Hawkins performs with The Band at their farewell concert, filmed as “The Last Waltz”, at the Winterland Ballroom, San Francisco, on Thanksgiving Day, November 25, 1976 [Foto: en scene fra filmen «The Last Waltz»] [Photo by Scene from “The Last Waltz”]

Hawkins formed his first band before graduating from high school, during the very early days of rock and roll. Arkansas was a musical melting pot and Hawkins had it all figured out. (See WSWS on Sleepy Labeef, also born in Arkansas in 1935. Link to English text). Country music mixed with the blues to form rock and roll and “rockabilly”, which Hawkins considered himself to be. From the powerful KFFA radio station in Helena, Arkansas came “King Biscuit Time”, which brought the blues to black musicians such as Sonny Boy Williamson, Robert Jr. Lockwood, Memphis Slim, Robert Nighthawk and their peers. At the same time, traveling minstrel shows entertain a wide range of people in the rural south.

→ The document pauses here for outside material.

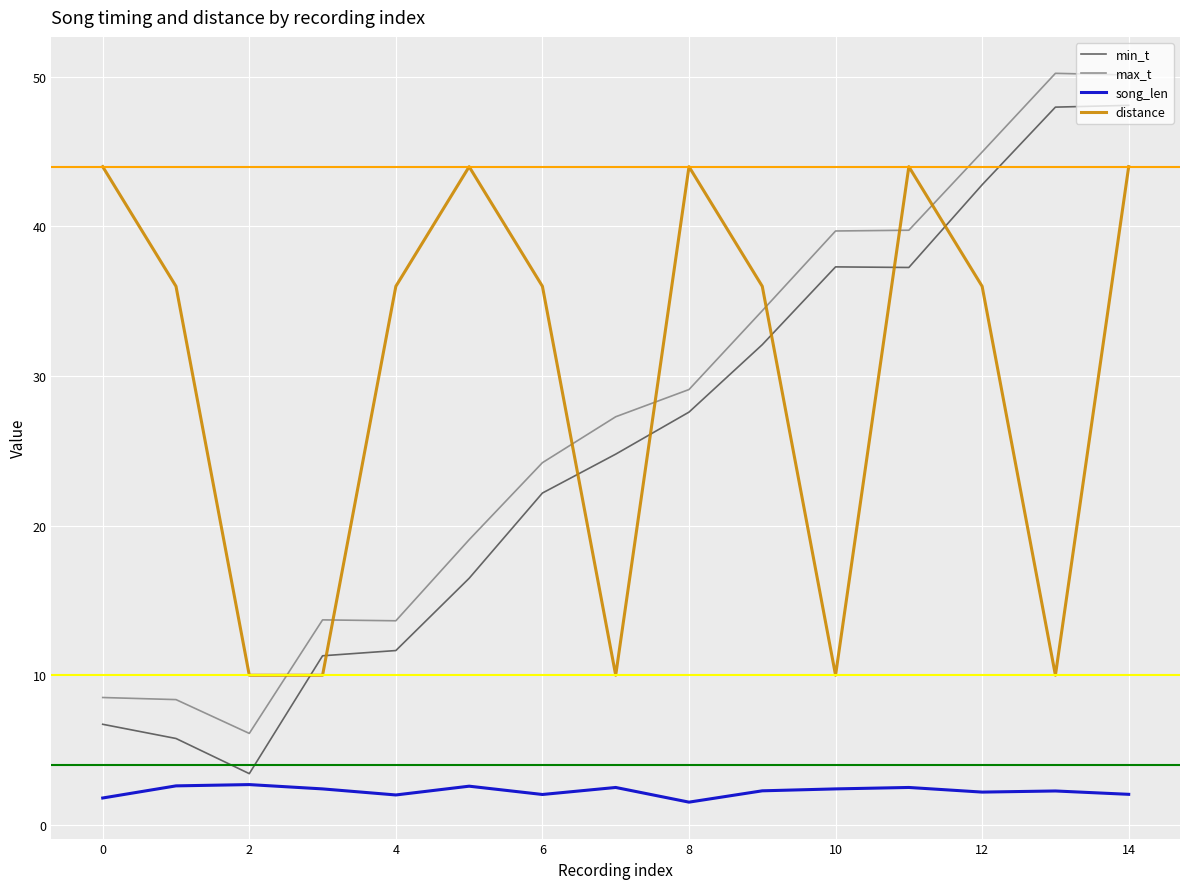

Which series ends up on top after the final intersection of distance and min_t?

min_t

Memphis was the hub of this musical melting pot. Record producer Sam Phillips founded Sun Records and recorded the music of black and white musicians. He is known for starting the career of Elvis Presley, who was born just two days before Hawkins. Stax Records, a soul and blues label, had black and white musicians in its stable and was also located in Memphis. In its heyday, the label was to produce Otis Redding and Booker T. & the MGs. Other artists, such as R&B guitarist Chuck Berry, country star Bill Doggett (“Honky Tonk”), and Roy Orbison, who was considered a country R&B hybrid, dominated the music scene.

During a six-month stint in the military, Hawkins led a group of black musicians, calling the group the Blackhawks. It was short-lived, as was his military career. After being released from service, Hawkins was still on the lookout for talent for his ever-growing band. He recorded several demos at Sam Phillips’ Sun Studios, but they didn’t sell very well.